Smith & Williamson
- Type: Limited Company
- Industry: Professional services
- Founded: 1881
- Headquarters: London, United Kingdom
- Key people: David Cobb & Kevin Stopps, coCEOs
- Products: Accounting Corporate services Investment management Tax
- Number of employees: 1,700 (including partners)
- Website: smithandwilliamson.com

= Smith & Williamson =

United Kingdom financial and professional services firm

Smith & Williamson was a United Kingdom financial and professional services firm whose professional services business was later revived as S&W Group following a 2024 acquisition by Apax Partners, after the firm had previously become part of Tilney in 2019 and been rebranded as Evelyn Partners in 2022.

==History==
Smith & Williamson was founded by David Johnstone Smith and Andrew Williamson in Glasgow in 1881.

By 1998, the firm had seven offices and claimed to be the 12th largest accounting firm in the UK based on fee income.
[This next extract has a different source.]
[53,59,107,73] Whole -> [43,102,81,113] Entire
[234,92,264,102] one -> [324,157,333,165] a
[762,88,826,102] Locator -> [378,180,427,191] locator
It also acted as an investment manager and private banking house.

In October 2002, the audit business of Smith & Williamson was transferred into Nexia Audit Limited, taking the name of its international network.

Smith & Williamson has had a number of mergers. The first merger was with NCL (Securities) Limited, an investment manager, in 2002. Its second merger was with Solomon Hare, a private accounting firm in the UK, in 2005.

Nexia Audit Limited was renamed Nexia Smith & Williamson Audit Limited in 2006.

In 2018 Smith & Williamson merged with LHM Casey McGrath in Dublin. In September 2020, the company announced it had completed its merger with the Tilney group.

In February 2022 the merged firm Tilney Smith & Williamson, owned by private equity funds Permira and Warburg Pincus, was re-branded as Evelyn Partners. Nexia Smith & Williamson Audit Limited was renamed CLA Evelyn Partners Limited.

In May 2022, the firm announced the acquisition of two Scotland based financial adviser and asset management companies, Capital Risk Management and MP2 financial. The acquisition was processed with the aim of expanding the organisation’s reach in the UK.

In 2024, the professional services business of Evelyn Partners was acquired by Apax Partners LLP and subsequently rebranded as S&W Group, reviving the Smith & Williamson name the following year.

==Locations==
Smith & Williamson had twelve offices in the United Kingdom and Ireland: Bristol, Birmingham, Cheltenham, Guildford, Salisbury and Southampton, England; Belfast and Dublin (City and Sandyford), Ireland; Jersey; and Glasgow, Scotland, with the headquarter office in London, England. In Belfast the firm operated under the name Cunningham Coates.
==International network==
Smith & Williamson's international network was originally called S&W International. In 1998, Smith & Williamson became a member of Nexia International following Neville Russell's merger with Mazars and departure from Nexia International, leaving it without a UK firm. On becoming a member of Nexia, Smith & Williamson revoked their membership of S&W International.

In 2007, Nexia merged with SC International, the international network of Saffery Champness, to become the ninth largest provider of audit and accounting services.

In July 2022, CLA Evelyn Partners ceased to be a member of Nexia International and became a member of CLA Global.

==Panama Papers==
The company's activities came under scrutiny in 2016, when it was revealed that its employees had managed the Smith & Williamson Blairmore Global Equity Fund since 1997. This fund was founded by David Cameron's (prime minister of the UK from 2010 to 2016) late father Ian. Earlier in the year, HM Revenue & Customs won a court case against Smith & Williamson, over the treatment of "goodwill payments" made by the firm to a portfolio manager and some team members.